We also have started something we always swore we would never do...letting him sleep in our bed! I always said I wouldn't be that mom. That kids need to have and love their own space and mommies and daddies need their time and space too. Note to all you non-parents out there: whatever you say you won't do when you have kids, prepare to do ten times over. Anyway...with the move and the new school, he's started having what we think are night terrors. He'll wake up just crying but not really being fully awake. Sometimes we can rock him and get him back to sleep in his own bed. But probably 4-5 nights out of the week, he'll wake back up and end up in our bed.

Here's the thing: we both work full time. Sleep is precious. If putting him in our bed gets him back to sleep in 5 minutes as opposed to 50 - then I'll take it. Also, it doesn't really bother us. I fought it for a little while just because I 'didn't want to start a habit' and 'they say you shouldn't do this....'. Well, screw that! LOL! We really don't mind having him in our bed - with a couple of exceptions: We both have to be able to get sleep and he can't be taking advantage and crying JUST to come in our bed. Our bed is so big it usually doesn't affect our sleep to have him there. Also we don't feel right now like he's crying just to cry and come in our bed. If and when that starts to happen, we will work on getting him to stay in his own bed. We really feel like all the changes have thrown off his sleep for a bit and if sleeping with Mommy and Daddy makes him feel a little more secure while we transition, we're more than happy to allow it. It's just not a battle we feel is necessary to fight right now.
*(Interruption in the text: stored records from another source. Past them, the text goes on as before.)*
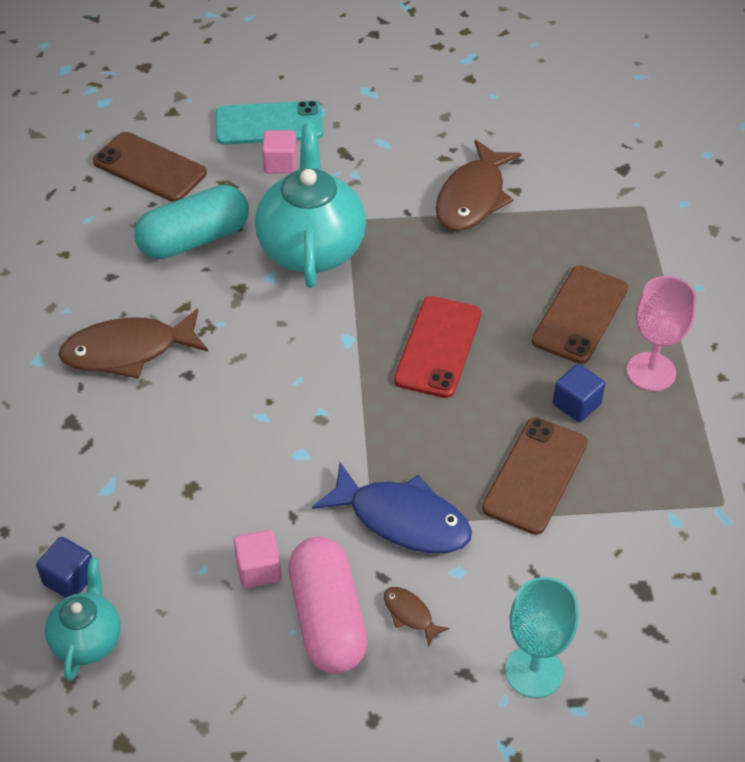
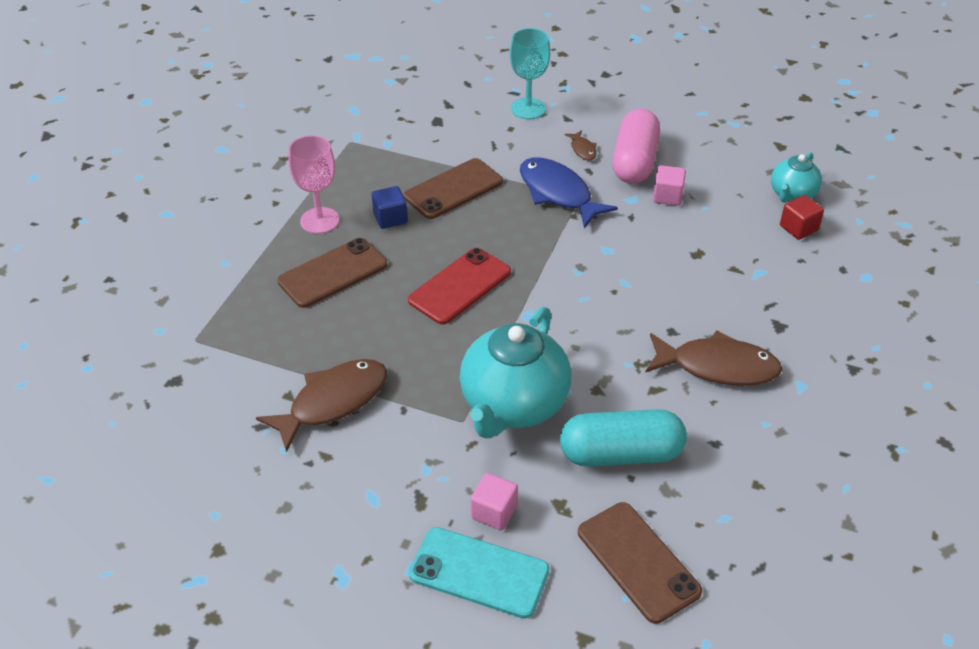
camera: 155 degrees left, 5 degrees down
(69, 579) = (798, 228): blue cube -> red cube

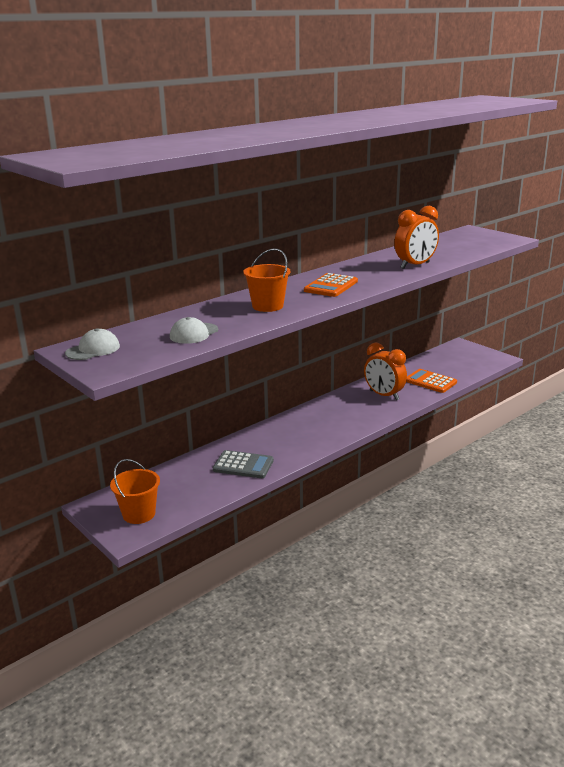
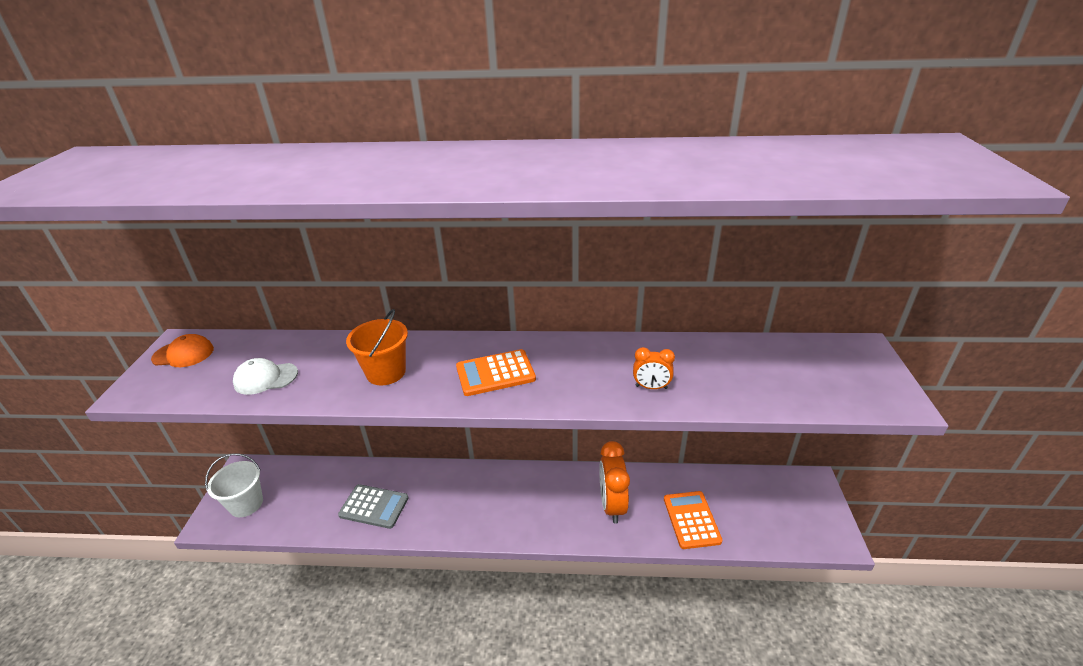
camera: 45 degrees right, 10 degrees up
(93, 350) = (183, 354): white cap -> orange cap
(139, 514) = (246, 504): orange bucket -> white bucket
(243, 465) = (374, 506): grey calculator -> grey calculator turned 45 degrees counterclockwise
(415, 265) = (651, 387): orange clock -> orange clock, size x0.54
Also, we still feel like we have our own time together in the hours after we put him to bed. He still goes down to bed in his own bed every night. Therefore Nick and I can maintain our routine of having a couple hours just the two of us to catch up on trashy tv and get in bed in time for the news. Yes, we're an old married couple, but watching the news in bed together is our happy place. It's something we've done for years and it's almost our own little 'tradition'. It's such a steady part of our routine we both feel a little slighted if we miss it too often.

The summer is in full swing with 4 birthday parties coming up in the next 2 weeks so it's fun and sun ahead for the Barbosas!